Sólo tardó quince minutos en recorrer el trayecto entre la entrada de la estación y la verja del camino que daba acceso a la mansión. Se trataba realmente de una magnífica finca, una mansión del primer periodo georgiano distribuida en tres pisos y con una elegante fachada, cubierta en algunos sectores por enredaderas y plantas trepadoras; fue acercándose a ella a través de un sendero despejado que discurría bajo hayas y cedros desperdigados que formaban un extenso parque, el cual parecía extenderse hasta distantes campos y con seguridad, hasta la granja de la hacienda.

Monk se detuvo en la entrada entregado a la contemplación.

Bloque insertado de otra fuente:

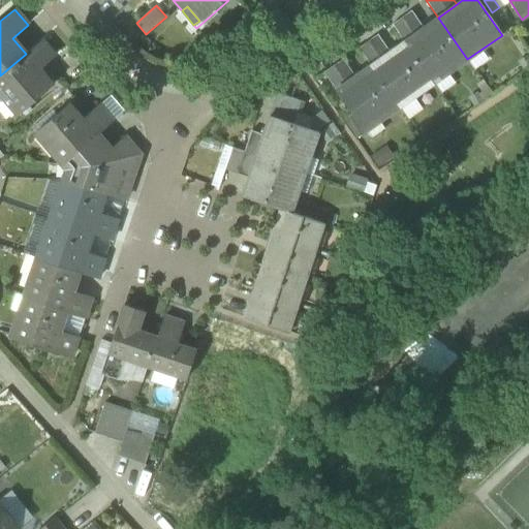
[(393,24),(405,41),(423,28),(410,11),(393,24)]
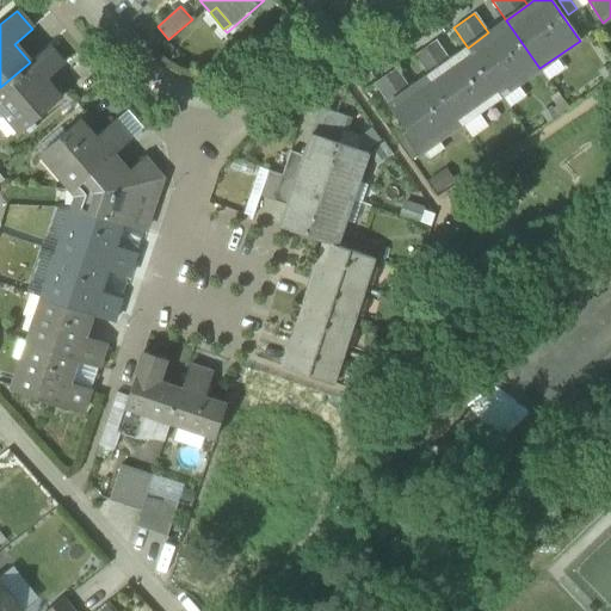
[(488,32),(468,48),(501,96),(539,68),(506,20),(488,32)]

La gracia de las proporciones de la casa, el modo como armonizaba con el paisaje en lugar de desentonar con él, no sólo eran muy gratas a la vista sino que también decían mucho acerca de la naturaleza délas personas que habían nacido y crecido en ella.

Por fin, echó a andar en dirección a la mansión propiamente dicha, que distaba aún unos quinientos metros y, tras rodear los edificios anexos y los establos, llegó a la entrada de servicio, donde fue recibido por un criado bastante impaciente.

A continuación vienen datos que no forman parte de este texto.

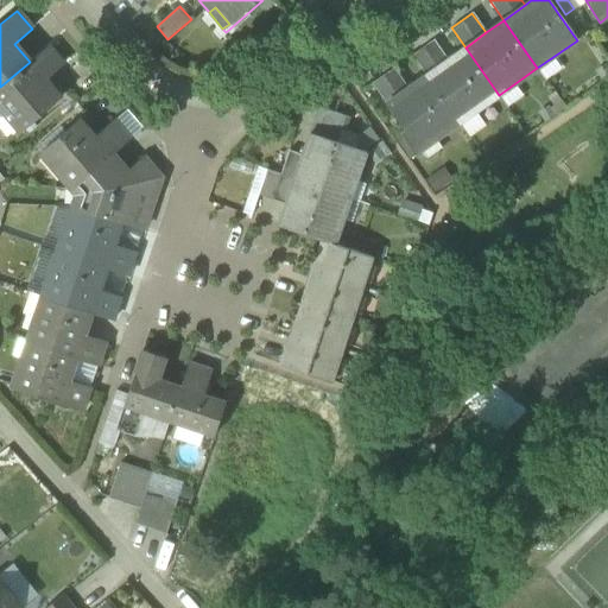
[(412,55),(425,74),(445,61),(432,42),(412,55)]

– No compramos nada a los vendedores ambulantes -le espetó con frialdad tras echar una ojeada a su maletín.

– No vendo nada -le replicó Monk con más aspereza que la que se había propuesto-. Pertenezco a la Policía Metropolitana. Lady Shelburne desea recibir un informe sobre nuestros progresos en la investigación de la muerte del comandante Grey y vengo a presentárselo.

El criado enarcó las cejas.

– ¿Ah sí? Entonces debe de tratarse de la viuda de lord Shelburne. ¿Espera su visita?

– No, que yo sepa, pero quizás usted podría anunciarle que estoy aquí.

– Será mejor que pase. -Abrió la puerta un poco reticente y Monk entró. Después, sin más explicaciones, el hombre desapareció dejando a Monk en el vestíbulo. Aquel vestíbulo era una versión más pequeña, desnuda y funcional del vestíbulo frontal, aunque sin los cuadros, sólo con los muebles necesarios para uso de los criados. Se suponía que el criado había ido a consultar a sus superiores, tal vez incluso al autócrata que reinaba escaleras abajo (y a veces escaleras arriba), el mayordomo. Pasaron varios minutos antes de que el criado volviera y lo invitase a acompañarlo.

– Lady Shelburne lo recibirá dentro de media hora.

Dejó a Monk en un pequeño salón adyacente a la habitación del ama de llaves, lugar apropiado para personas como, policías, esto es, para quienes no eran exactamente ni criados ni comerciantes pero, con toda seguridad, tampoco personas de calidad.